Andreas Schumann (CDU):

Sehr geehrter Herr Präsident! Meine Damen und Herren! Vieles wurde jetzt schon gesagt. Aber ich möchte Sie noch einmal auf eine kleine Zeitreise mitnehmen. Wir schreiben drei Jahre nach der Gründung der DDR. Ein rund 5 km breiter Streifen, eine sogenannte Sicherheitszone, wird abgeriegelt. Mit der Aktion „Ungeziefer“ - Herr Striegel hat es gerade betont; was für ein schlimmes Wort das ist - startet das Ministerium für Staatssicherheit die Zwangsaussiedlung tausender Bewohner und Bewohnerinnen. Die Aktion leitet das MfS und die Volkspolizei war maßgeblich an deren Durchführung beteiligt.

Die SED-Führung reagierte aufgrund wachsender Abwanderung mit einer Verschärfung ihres Grenzregimes. Die Grenze zur Bundesrepublik wurde ein 10 m breiter Kontrollstreifen, gefolgt von einem 500 m breiten Schutzstreifen; übrigens wiederum eine verharmlosende Bezeichnung für eine Fläche, auf der später scharfe Hunde oder gar Selbstschussanlagen installiert und Hunderte Freiheit suchende Menschen von Grenzsoldaten ermordet wurden. Dazu kam das 5 m breite Sperrgebiet. Insgesamt nahm das Gebiet der Grenze mit einer Länge von 1 400 km Grenze eine Fläche von 3 000 km ein.

Wilhelm Zaisser - er war der erste Minister für Staatssicherheit - hat die gesamte Aktion federführend geleitet. Alle in der Sperrzone lebenden Bürger wurden überprüft und ihre Grundhaltung zur DDR wurde eingeschätzt. Willkür und Denunzierungen waren an der Tagesordnung.

Die ausgewiesenen Personen mussten innerhalb weniger Stunden die Sperrzone meist nur mit Koffer oder mit dem, was sie an sich trugen, verlassen ohne zu wissen, wo sie künftig wohnen würden. Allein die politische Führung entschied darüber, wohin die Menschen umgesiedelt wurden, welchen Arbeitsplatz sie bekamen und ob sie überhaupt so etwas wie eine Entschädigung erhielten.

Die Durchführung der Zwangsaussiedlungen war generalstabsmäßig geplant. Mit den Listen der auszuweisenden durchkämmte die Volkspolizei Dörfer und Städte. Am 15. Juni 1961, zwei Monate bevor in Berlin die Mauer errichtet wurde, sagte der damalige SED-Chef den legendären Satz: „Niemand hat die Absicht, eine Mauer zu errichten.“

Mit der Aktion „Ungeziefer“ wurden Tausende DDR-Bürgerinnen und -Bürger als unsichere bzw. kriminelle Elemente stigmatisiert und innerhalb weniger Wochen aus der Sperrzone abtransportiert. Knapp zehn Jahre später, kurz nach dem Bau der Mauer, ordnete die DDR-Führung eine weitere Zwangsaussiedlung an. Erneut verloren Tausende Menschen ihre Heimat.

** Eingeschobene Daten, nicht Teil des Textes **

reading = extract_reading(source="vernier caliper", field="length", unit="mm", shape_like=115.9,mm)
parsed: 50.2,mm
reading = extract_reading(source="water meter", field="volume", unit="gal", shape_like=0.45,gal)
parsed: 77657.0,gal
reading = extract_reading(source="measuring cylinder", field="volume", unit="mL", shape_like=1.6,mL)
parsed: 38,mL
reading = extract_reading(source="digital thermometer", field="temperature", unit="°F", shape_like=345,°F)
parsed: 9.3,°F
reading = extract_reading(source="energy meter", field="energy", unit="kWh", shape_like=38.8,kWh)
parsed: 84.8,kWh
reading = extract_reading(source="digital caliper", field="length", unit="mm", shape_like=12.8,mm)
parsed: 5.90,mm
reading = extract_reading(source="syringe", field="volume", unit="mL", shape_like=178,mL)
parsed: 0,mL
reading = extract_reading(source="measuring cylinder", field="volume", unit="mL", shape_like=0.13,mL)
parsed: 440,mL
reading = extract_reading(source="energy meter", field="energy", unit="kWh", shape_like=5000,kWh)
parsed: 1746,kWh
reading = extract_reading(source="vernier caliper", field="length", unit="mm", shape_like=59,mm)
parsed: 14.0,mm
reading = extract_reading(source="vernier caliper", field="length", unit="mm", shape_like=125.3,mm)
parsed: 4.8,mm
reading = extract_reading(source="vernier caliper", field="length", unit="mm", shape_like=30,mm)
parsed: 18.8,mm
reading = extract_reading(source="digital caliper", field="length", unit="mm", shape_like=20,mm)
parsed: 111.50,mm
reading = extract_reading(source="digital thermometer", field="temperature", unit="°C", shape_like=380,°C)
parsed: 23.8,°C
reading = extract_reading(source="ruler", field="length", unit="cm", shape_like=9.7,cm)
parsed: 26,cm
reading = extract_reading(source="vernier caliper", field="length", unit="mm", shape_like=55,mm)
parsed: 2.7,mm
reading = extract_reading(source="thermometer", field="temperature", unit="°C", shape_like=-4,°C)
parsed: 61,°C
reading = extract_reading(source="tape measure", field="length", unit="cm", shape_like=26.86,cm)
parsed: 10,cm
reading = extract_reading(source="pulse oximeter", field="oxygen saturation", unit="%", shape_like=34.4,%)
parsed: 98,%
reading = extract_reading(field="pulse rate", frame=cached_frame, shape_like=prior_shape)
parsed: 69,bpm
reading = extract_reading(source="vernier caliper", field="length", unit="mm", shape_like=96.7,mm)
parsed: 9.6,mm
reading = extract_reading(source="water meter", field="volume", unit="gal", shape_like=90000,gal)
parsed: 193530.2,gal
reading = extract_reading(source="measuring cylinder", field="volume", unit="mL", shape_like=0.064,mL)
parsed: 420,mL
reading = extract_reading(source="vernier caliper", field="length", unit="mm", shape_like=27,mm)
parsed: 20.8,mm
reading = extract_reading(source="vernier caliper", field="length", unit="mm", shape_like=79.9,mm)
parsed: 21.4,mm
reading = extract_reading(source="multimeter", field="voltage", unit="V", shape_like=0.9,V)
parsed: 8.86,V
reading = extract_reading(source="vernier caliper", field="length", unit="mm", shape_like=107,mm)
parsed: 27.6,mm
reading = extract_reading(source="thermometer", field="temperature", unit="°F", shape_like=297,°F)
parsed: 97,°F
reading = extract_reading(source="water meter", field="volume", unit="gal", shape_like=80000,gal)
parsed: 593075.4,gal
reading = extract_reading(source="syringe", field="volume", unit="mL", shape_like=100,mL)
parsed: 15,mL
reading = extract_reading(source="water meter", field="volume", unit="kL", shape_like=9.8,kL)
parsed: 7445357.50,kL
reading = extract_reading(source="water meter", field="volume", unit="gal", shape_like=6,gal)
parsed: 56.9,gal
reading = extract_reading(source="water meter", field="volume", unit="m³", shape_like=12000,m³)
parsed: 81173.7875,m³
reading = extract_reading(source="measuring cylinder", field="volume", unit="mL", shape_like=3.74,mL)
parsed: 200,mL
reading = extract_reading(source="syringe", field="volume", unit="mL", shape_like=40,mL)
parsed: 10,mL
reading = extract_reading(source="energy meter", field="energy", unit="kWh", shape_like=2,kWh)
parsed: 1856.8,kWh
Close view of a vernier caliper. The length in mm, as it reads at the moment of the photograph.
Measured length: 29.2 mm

Meine sehr verehrten Damen und Herren! Niemand wird hier leugnen können, die DDR war ein Unrechtsstaat.

(Beifall bei der CDU)

Und: Auf die rechtlichen Bedingungen des Antrages wurde hier des Öfteren hingewiesen. Deshalb bitte ich darum, stimmen Sie unserem Alternativantrag zu. Dort sind alle rechtlich gangbaren Maßnahmen erwähnt. - Vielen Dank.